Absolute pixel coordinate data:

------

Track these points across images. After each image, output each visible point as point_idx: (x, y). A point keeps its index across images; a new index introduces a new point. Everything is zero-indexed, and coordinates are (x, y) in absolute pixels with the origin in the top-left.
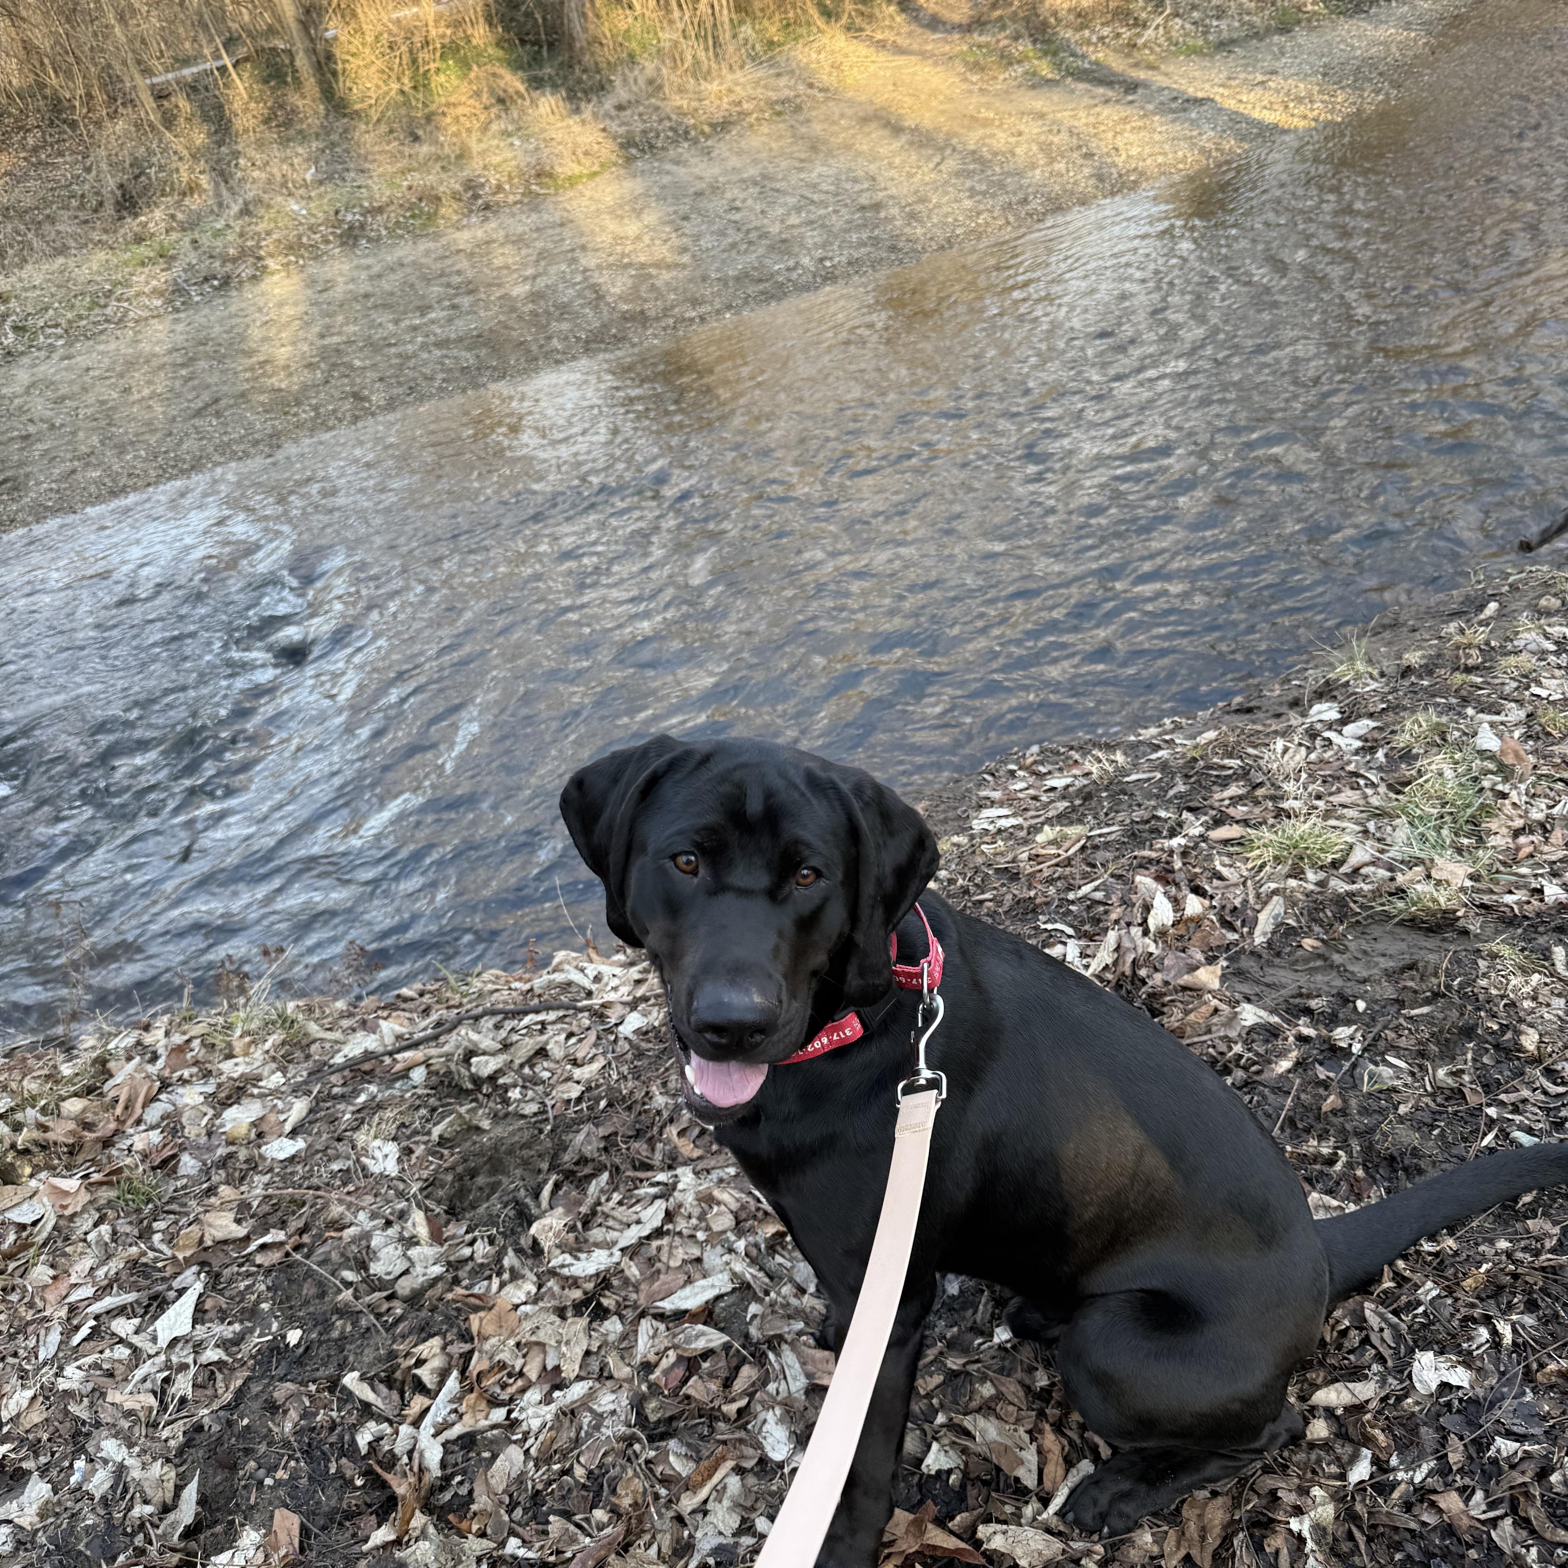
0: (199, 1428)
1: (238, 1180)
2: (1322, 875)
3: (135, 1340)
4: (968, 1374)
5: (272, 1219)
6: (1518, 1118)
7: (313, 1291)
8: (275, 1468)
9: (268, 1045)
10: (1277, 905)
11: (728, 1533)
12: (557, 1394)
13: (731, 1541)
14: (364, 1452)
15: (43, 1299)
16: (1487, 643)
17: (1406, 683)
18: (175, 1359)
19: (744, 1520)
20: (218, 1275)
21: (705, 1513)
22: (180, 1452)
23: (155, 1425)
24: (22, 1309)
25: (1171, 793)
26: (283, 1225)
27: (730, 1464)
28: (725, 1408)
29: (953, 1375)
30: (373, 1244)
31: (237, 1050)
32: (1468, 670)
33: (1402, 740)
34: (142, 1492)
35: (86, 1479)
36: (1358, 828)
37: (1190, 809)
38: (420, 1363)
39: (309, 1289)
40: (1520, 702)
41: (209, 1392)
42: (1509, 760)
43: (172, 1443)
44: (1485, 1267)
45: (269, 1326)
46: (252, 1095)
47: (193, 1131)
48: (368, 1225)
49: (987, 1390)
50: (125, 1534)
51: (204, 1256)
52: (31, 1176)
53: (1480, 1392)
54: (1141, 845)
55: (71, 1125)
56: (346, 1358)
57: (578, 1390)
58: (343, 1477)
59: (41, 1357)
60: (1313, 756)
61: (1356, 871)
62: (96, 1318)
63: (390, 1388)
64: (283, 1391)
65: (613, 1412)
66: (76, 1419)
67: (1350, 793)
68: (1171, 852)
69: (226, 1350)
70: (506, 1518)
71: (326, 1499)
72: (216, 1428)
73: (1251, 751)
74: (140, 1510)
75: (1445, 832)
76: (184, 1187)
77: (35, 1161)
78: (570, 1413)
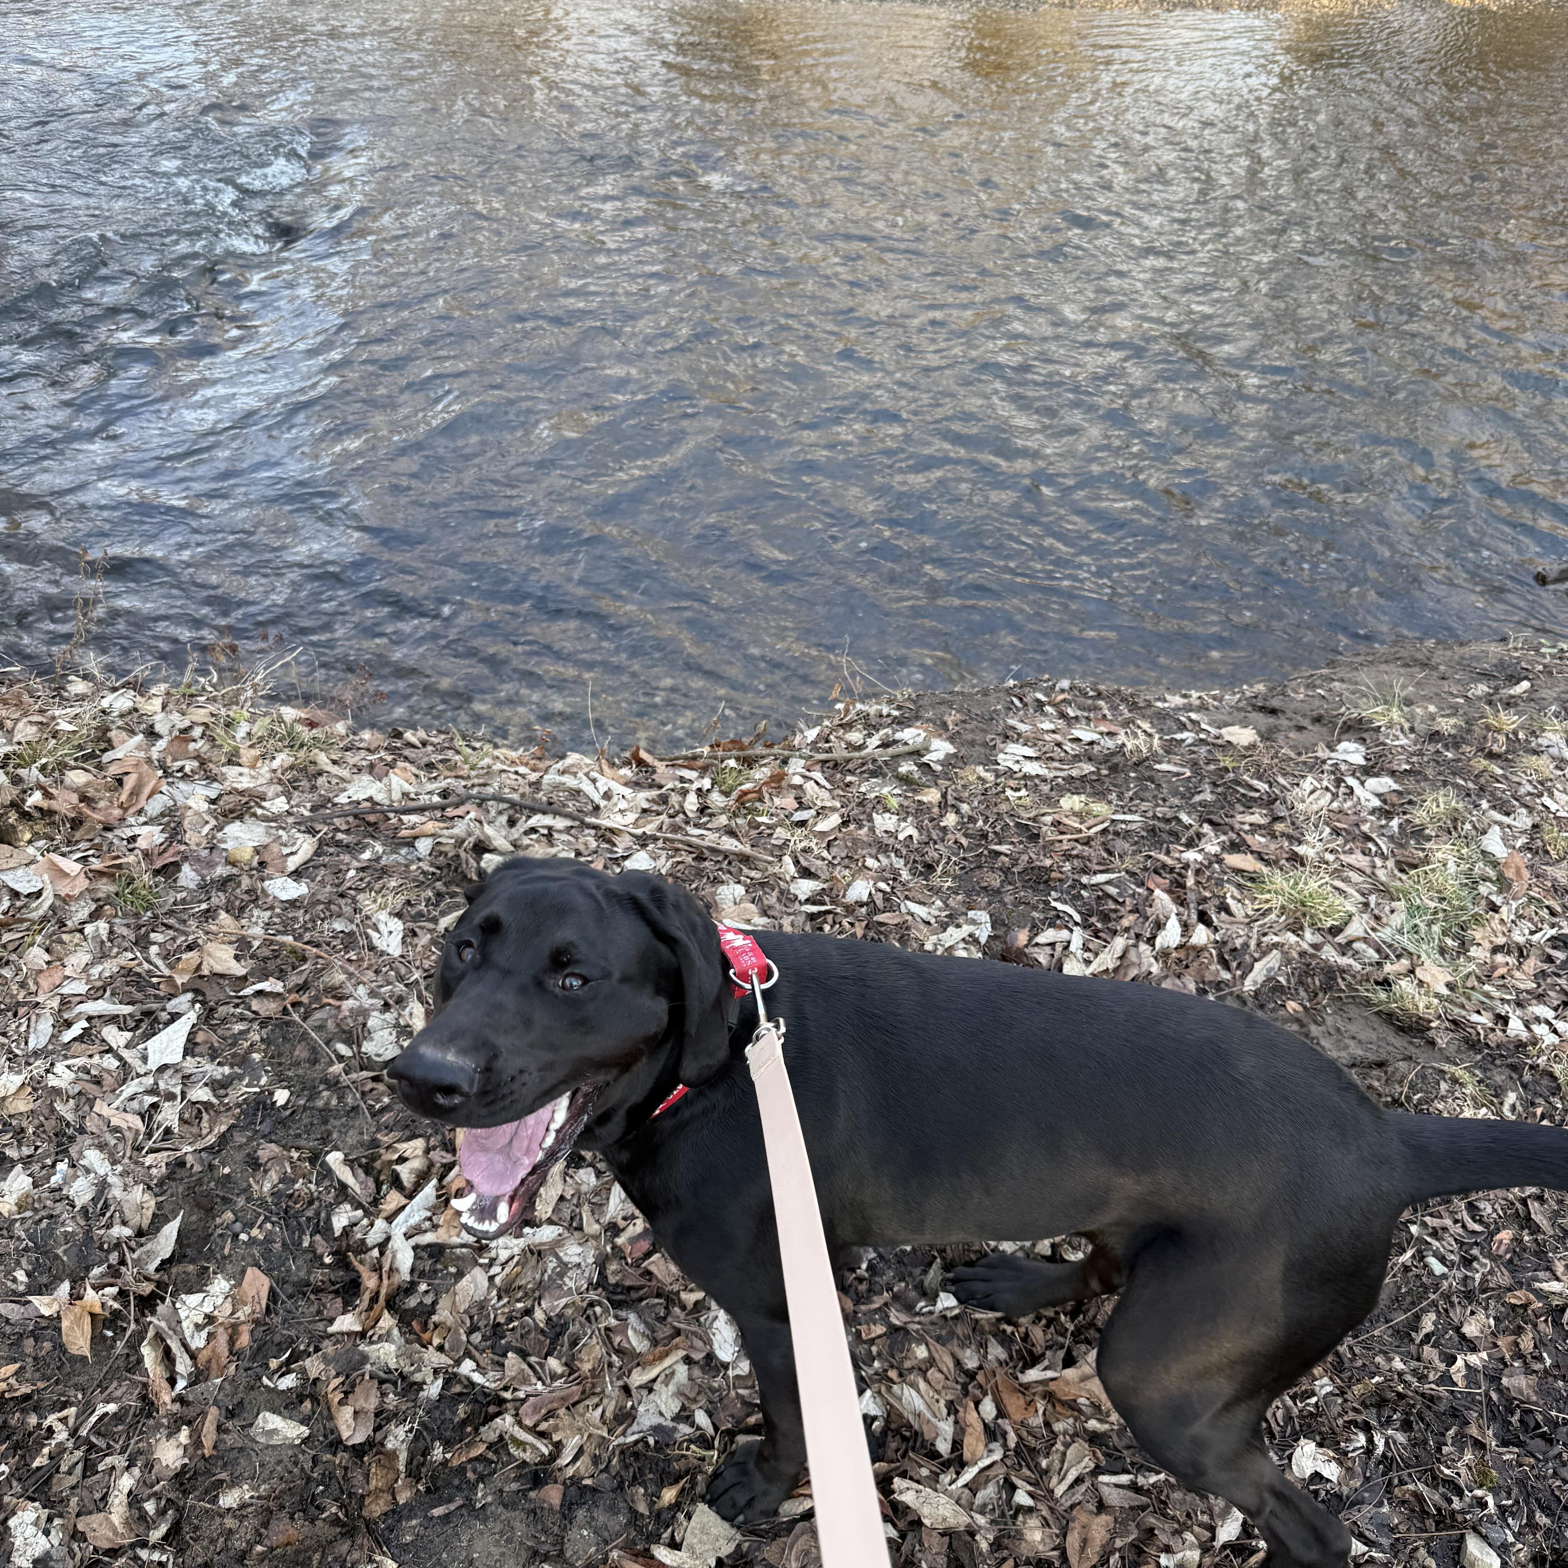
0: (180, 1163)
1: (238, 912)
2: (1318, 939)
3: (126, 1054)
4: (907, 1332)
5: (271, 965)
6: (1436, 1244)
7: (305, 1054)
8: (252, 1226)
9: (276, 764)
10: (1273, 959)
11: (669, 1415)
12: (527, 1230)
13: (671, 1424)
14: (337, 1234)
15: (37, 983)
16: (1515, 733)
17: (1432, 748)
18: (162, 1085)
19: (683, 1408)
20: (212, 1010)
21: (650, 1390)
22: (161, 1184)
23: (139, 1149)
24: (14, 988)
25: (1197, 798)
26: (281, 975)
27: (682, 1353)
28: (684, 1296)
29: (894, 1330)
30: (370, 1023)
31: (244, 760)
32: (1491, 756)
33: (1419, 816)
34: (122, 1212)
35: (67, 1181)
36: (1361, 899)
37: (1211, 822)
38: (402, 1160)
39: (301, 1052)
40: (1530, 809)
41: (195, 1130)
42: (1510, 874)
43: (154, 1171)
44: (1377, 1379)
45: (259, 1079)
46: (254, 815)
47: (194, 837)
48: (367, 1002)
49: (921, 1352)
50: (101, 1248)
51: (199, 984)
52: (30, 842)
53: (1345, 1490)
54: (1158, 844)
55: (74, 798)
56: (329, 1133)
57: (547, 1234)
58: (314, 1252)
59: (32, 1045)
60: (1335, 805)
61: (1350, 943)
62: (89, 1019)
63: (367, 1173)
64: (267, 1151)
65: (578, 1265)
66: (61, 1119)
67: (1360, 857)
68: (1186, 866)
69: (214, 1090)
70: (464, 1338)
71: (296, 1268)
72: (197, 1168)
73: (1281, 780)
74: (119, 1231)
75: (1436, 928)
76: (184, 901)
77: (37, 828)
78: (536, 1253)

------

_Exercise description_
Would you print, exactly as written, every line above from the one holding "45: (269, 1326)" through the one holding "77: (35, 1161)", with both included and no other lines?

_Result below_
45: (269, 1326)
46: (252, 1095)
47: (193, 1131)
48: (368, 1225)
49: (987, 1390)
50: (125, 1534)
51: (204, 1256)
52: (31, 1176)
53: (1480, 1392)
54: (1141, 845)
55: (71, 1125)
56: (346, 1358)
57: (578, 1390)
58: (343, 1477)
59: (41, 1357)
60: (1313, 756)
61: (1356, 871)
62: (96, 1318)
63: (390, 1388)
64: (283, 1391)
65: (613, 1412)
66: (76, 1419)
67: (1350, 793)
68: (1171, 852)
69: (226, 1350)
70: (506, 1518)
71: (326, 1499)
72: (216, 1428)
73: (1251, 751)
74: (140, 1510)
75: (1445, 832)
76: (184, 1187)
77: (35, 1161)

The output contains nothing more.